Into this season of the Serious Movie, when every other film seems to speak to the troubled times in which we actually live, the fact-based, yet farcical "The Disaster Artist" blows like a fresh breeze, throwing open a window through which we may escape, briefly, from ugly reality. Inspired by the making of the movie "The Room" — a labor of cinematic ineptitude that has been called "the 'Citizen Kane' of bad movies" — this sweet, affectionate (and unapologetically slight) comedy is an all-too-rare homage to harmless, hilarious incompetence, at a time when there is plenty of the more hurtful kind to go around. If it isn't quite up to the standards of "Ed Wood," Tim Burton's 1994 tribute to the auteur of such misbegotten fruits of moviemaking as "Plan 9 From Outer Space," it is nonetheless a much-needed distraction.
For those who don't know, "The Room" was the brainchild (for lack of a better word) of one Tommy Wiseau, a mysterious nobody who wrote, directed, produced and starred in the 2003 vanity project, a box-office dud that has gone on to become a staple of raucous, sold-out midnight screenings.
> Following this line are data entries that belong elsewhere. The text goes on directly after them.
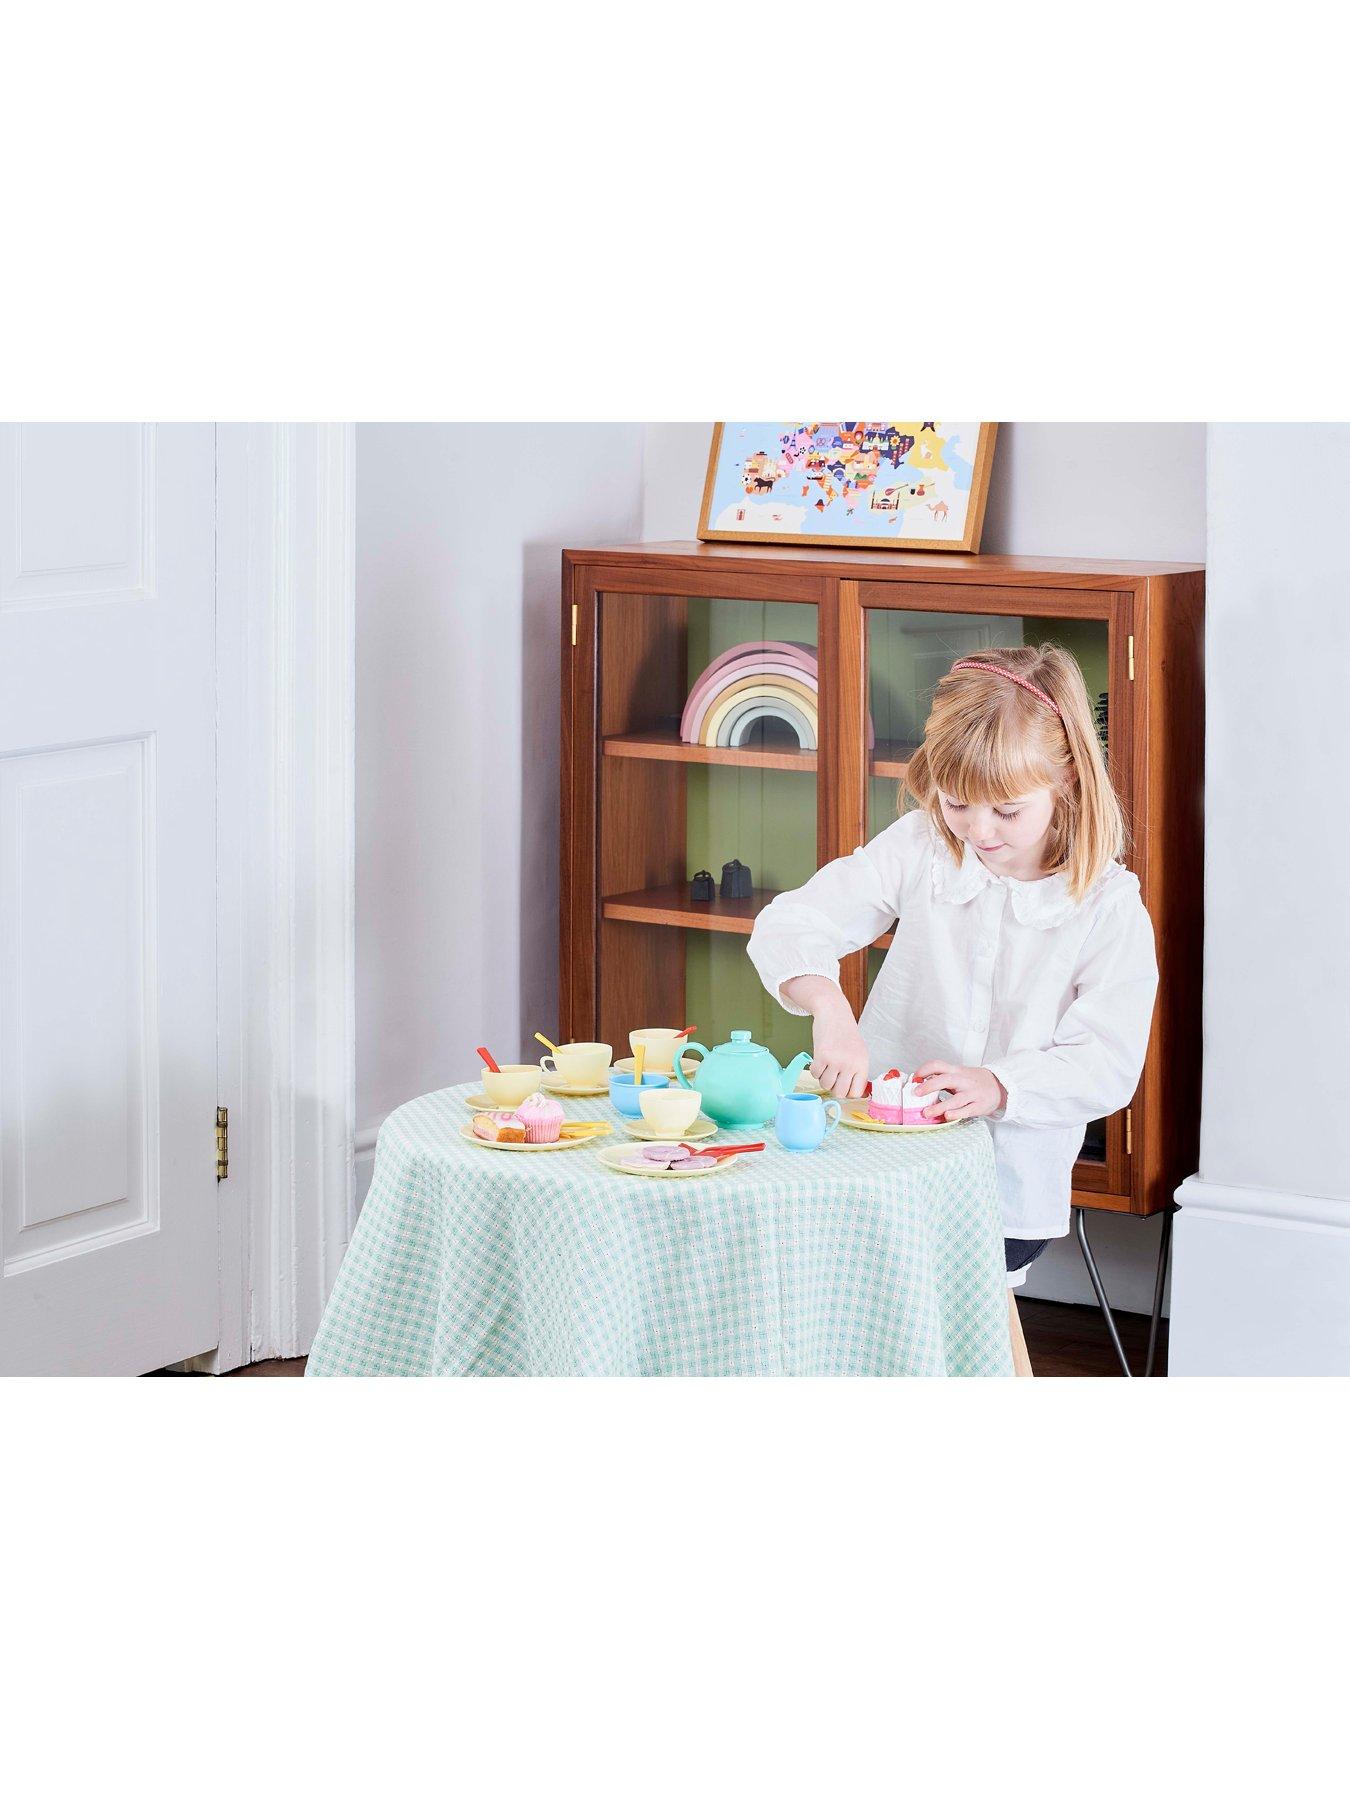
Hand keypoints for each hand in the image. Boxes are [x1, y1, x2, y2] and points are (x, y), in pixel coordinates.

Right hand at [780, 976, 869, 1098]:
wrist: (834, 1014)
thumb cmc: (846, 1035)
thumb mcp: (860, 1054)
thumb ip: (858, 1073)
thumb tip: (855, 1095)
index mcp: (863, 1065)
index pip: (856, 1093)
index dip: (847, 1092)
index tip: (843, 1086)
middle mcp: (851, 1064)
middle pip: (840, 1093)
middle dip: (834, 1088)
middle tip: (833, 1078)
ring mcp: (836, 1060)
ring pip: (825, 1085)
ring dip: (823, 1079)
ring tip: (826, 1067)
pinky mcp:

The plot of Wiseau's movie, to the extent that there is one, concerns nothing more complex than a love triangle. Its hallmarks are wooden performance, bad dialogue, perplexingly random characters and plot points that go nowhere, and protracted, awkward sex, among other flaws.
In "The Disaster Artist," James Franco also wears multiple hats, directing, producing and starring as the real-life Tommy, whom he impersonates marvelously, beneath a long, jet-black wig and dark, wraparound glasses, rendering his alter ego's amusingly unidentifiable accent and slightly demented laugh with poker-faced glee. (Tommy routinely tells people he's from New Orleans, although Eastern Europe is probably closer to the truth.) Other characters are rendered less convincingly than their real-life counterparts, with an assortment of fake-looking dye jobs, wigs and facial hair that make the cast of "The Disaster Artist" seem, incongruously, less real than the characters in "The Room."
Like the book on which it's based, a memoir by Wiseau's "The Room" co-star Greg Sestero and writer Tom Bissell, the events of "The Disaster Artist" unfold not from Tommy's point of view, but from the perspective of Greg (Dave Franco), an aspiring 19-year-old actor who meets the 40-something Tommy in a San Francisco theater class. When the two untalented hacks commiserate about their lack of opportunities, Tommy suggests moving to Los Angeles, where they end up making their own movie, financed, reportedly, by $6 million of Tommy's money (although where that cash comes from is a mystery, like almost everything else about Wiseau). The screenplay, by Scott Neustadter and Michael H. Weber, contains the vague but unmistakable suggestion that Tommy is a little bit in love with Greg, although their friendship — which frames the narrative and does much to humanize Tommy — remains platonic.
Frustratingly, this predatory aspect of their relationship is mostly ignored, in a sunny tale that is packed with laughs (albeit fewer than you'll find at an actual screening of "The Room," where people throw things at the screen and shout the dialogue's quips on cue, a la "The Rocky Horror Picture Show"). Seeing "The Room" beforehand isn't a prerequisite. Franco slavishly duplicates many of the, er, best moments from the 2003 film, and they're good fun, even for newbies. The cast includes, in small roles, such comic actors as Seth Rogan, Megan Mullally, Jason Mantzoukas, Christopher Mintz-Plasse, Paul Sheer, Nathan Fielder and Zac Efron.
But there's a Tommy Wiseau-shaped hole at the center of this project, despite Neustadter and Weber's efforts to render Tommy as sympathetic, if not entirely comprehensible, either syntactically or psychologically. In interviews, the real Wiseau comes across as maddeningly evasive and opportunistic. If Franco's Tommy is a cipher, so is the man he's portraying.
This void spoils some of the giddy fun of "The Disaster Artist." Although the film is intended more as a love letter than an exposé, there are nagging questions that some viewers might wish to see addressed but probably never will. (Wiseau has fought to prevent the release of an unflattering documentary portrait called "A Room Full of Spoons.")
Who's exploiting whom here, in a cultural transaction that has commodified dreck? Is Wiseau using Franco, or is it the other way around? And what about the relationship between Sestero and Wiseau, who are said to still speak on a daily basis? Is Wiseau, who seems to appreciate "The Room" only as a way to make more money, really in on the same joke as the audiences who have adopted him as a kind of aging-hipster mascot?
It's not that "The Disaster Artist" doesn't answer these questions. It doesn't even seem vaguely interested in asking them.
R. At area theaters. Contains coarse language throughout and some sexuality and nudity. 98 minutes.